Schwartz Church, a historic monument located in the palace garden, was built in 1779 by Serfoji II as a token of affection for Rev. C.V. Schwartz of the Danish Mission. There are five museums in the city, namely: Archeological Museum, Tamil University Museum located with the Tamil University premises, the Saraswathi Mahal Library 

Museum located inside the Saraswathi Mahal, Nayak Durbar Hall Art Museum and Rajaraja Chola Museum Raja Rajan Manimandapam is one of the tourist attractions in Thanjavur, built during the Thanjavur Tamil Conference in 1991. “Sangeetha Mahal” has a permanent handicrafts exhibition centre.
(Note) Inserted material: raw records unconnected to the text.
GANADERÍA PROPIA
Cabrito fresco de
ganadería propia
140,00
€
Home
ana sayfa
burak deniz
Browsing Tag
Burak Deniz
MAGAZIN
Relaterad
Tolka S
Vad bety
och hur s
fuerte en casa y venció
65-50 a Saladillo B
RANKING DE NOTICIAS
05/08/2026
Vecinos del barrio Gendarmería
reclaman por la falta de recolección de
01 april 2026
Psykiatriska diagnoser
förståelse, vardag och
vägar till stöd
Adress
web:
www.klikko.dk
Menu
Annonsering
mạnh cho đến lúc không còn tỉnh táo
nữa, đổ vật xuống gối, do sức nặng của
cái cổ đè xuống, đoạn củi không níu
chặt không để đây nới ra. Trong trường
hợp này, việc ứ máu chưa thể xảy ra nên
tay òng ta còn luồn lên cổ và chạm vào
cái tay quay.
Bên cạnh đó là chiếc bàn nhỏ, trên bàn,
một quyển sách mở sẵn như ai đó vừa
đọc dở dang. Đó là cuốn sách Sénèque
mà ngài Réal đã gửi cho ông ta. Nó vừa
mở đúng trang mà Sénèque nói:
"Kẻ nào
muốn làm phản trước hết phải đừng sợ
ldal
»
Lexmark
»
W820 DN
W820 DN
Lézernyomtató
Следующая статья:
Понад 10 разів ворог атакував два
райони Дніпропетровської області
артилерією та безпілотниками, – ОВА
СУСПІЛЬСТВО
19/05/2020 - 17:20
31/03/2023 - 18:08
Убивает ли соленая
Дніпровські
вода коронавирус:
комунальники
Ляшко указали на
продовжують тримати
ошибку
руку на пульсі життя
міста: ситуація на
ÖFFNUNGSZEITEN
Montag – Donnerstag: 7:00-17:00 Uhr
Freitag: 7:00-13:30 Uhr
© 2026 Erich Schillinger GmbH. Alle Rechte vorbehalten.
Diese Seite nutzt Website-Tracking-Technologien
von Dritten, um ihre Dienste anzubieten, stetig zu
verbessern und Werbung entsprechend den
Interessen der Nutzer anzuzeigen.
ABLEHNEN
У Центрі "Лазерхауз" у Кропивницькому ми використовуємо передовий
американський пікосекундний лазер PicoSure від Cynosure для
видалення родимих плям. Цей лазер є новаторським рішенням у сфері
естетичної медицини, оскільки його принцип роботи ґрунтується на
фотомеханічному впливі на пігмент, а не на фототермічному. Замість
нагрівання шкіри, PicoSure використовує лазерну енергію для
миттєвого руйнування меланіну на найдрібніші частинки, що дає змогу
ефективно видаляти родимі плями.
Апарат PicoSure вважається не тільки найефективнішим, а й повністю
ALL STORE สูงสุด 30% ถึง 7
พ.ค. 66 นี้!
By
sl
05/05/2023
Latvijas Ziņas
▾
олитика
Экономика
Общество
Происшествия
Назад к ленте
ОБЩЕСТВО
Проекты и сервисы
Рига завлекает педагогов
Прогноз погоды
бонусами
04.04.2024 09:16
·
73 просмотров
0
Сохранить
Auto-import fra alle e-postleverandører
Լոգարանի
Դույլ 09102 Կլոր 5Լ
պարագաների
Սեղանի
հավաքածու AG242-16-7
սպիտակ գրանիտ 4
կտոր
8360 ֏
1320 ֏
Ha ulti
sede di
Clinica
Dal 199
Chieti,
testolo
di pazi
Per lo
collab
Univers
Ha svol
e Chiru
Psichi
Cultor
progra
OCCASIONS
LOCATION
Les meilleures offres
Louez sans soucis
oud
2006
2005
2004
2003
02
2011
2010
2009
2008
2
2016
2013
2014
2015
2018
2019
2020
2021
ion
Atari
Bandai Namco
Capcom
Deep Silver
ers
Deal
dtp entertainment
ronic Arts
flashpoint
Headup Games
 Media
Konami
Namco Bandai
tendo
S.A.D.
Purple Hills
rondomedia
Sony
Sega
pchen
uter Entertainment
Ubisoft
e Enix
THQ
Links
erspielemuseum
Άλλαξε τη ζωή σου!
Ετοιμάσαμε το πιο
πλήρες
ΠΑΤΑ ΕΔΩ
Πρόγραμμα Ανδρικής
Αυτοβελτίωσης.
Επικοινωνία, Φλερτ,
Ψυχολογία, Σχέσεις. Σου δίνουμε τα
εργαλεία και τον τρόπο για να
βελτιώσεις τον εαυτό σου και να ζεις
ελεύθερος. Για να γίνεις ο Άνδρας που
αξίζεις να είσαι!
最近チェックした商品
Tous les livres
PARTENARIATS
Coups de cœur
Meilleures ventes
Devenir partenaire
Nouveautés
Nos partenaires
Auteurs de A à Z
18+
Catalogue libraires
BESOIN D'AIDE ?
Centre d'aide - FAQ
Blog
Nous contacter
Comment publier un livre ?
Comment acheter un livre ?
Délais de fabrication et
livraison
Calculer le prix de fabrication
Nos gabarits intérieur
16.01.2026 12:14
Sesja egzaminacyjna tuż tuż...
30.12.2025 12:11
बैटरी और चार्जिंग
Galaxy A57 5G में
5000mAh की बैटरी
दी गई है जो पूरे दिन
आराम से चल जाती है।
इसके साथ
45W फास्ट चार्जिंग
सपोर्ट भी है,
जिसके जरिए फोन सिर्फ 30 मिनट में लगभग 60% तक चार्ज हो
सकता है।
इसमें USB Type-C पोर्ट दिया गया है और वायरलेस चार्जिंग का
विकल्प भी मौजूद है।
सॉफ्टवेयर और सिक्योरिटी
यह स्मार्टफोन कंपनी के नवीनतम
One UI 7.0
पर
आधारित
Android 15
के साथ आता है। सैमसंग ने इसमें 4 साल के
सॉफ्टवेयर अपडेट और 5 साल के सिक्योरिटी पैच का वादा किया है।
Thanjavur is the cradle for many of the arts and crafts in South India. Carnatic music was codified in Thanjavur and the art flourished during the Nayak rule in the 16th century. Bharathanatyam, a classical dance form of South India, had its major styles developed in Thanjavur.


The food festival offers the local inhabitants as well as the tourists with a wonderful opportunity to experience the traditional cuisines of Thanjavur. The guests are served with an exotic drink of Vasantha Neer which is made from the water of coconut. The drink has an essence of mint which quenches one’s thirst and enhances appetite.

The vegetarian dishes of the region comprises of Thavala Adai, which is a kind of vada. The Thavala Adai with rasam imparts a heavenly taste and is an important cuisine of Thanjavur. Boiled rice, dosa, idly, uttapam and vada are some of the other mouth watering vegetarian dishes of the local citizens of the ancient city of Thanjavur.

Among the non-vegetarian dishes, the sea foods of crab and lobsters are very common. The non-vegetarian cuisine of Thanjavur comprises of several sumptuous delicacies of fishes that are prepared in coconut milk.

The sweet dishes of Thanjavur comprises of Surul Poli, Pal Payasam and Kozhakottai. The wide variety of traditional cuisines of Thanjavur reflects the rich socio-cultural lifestyle of the native population of the place.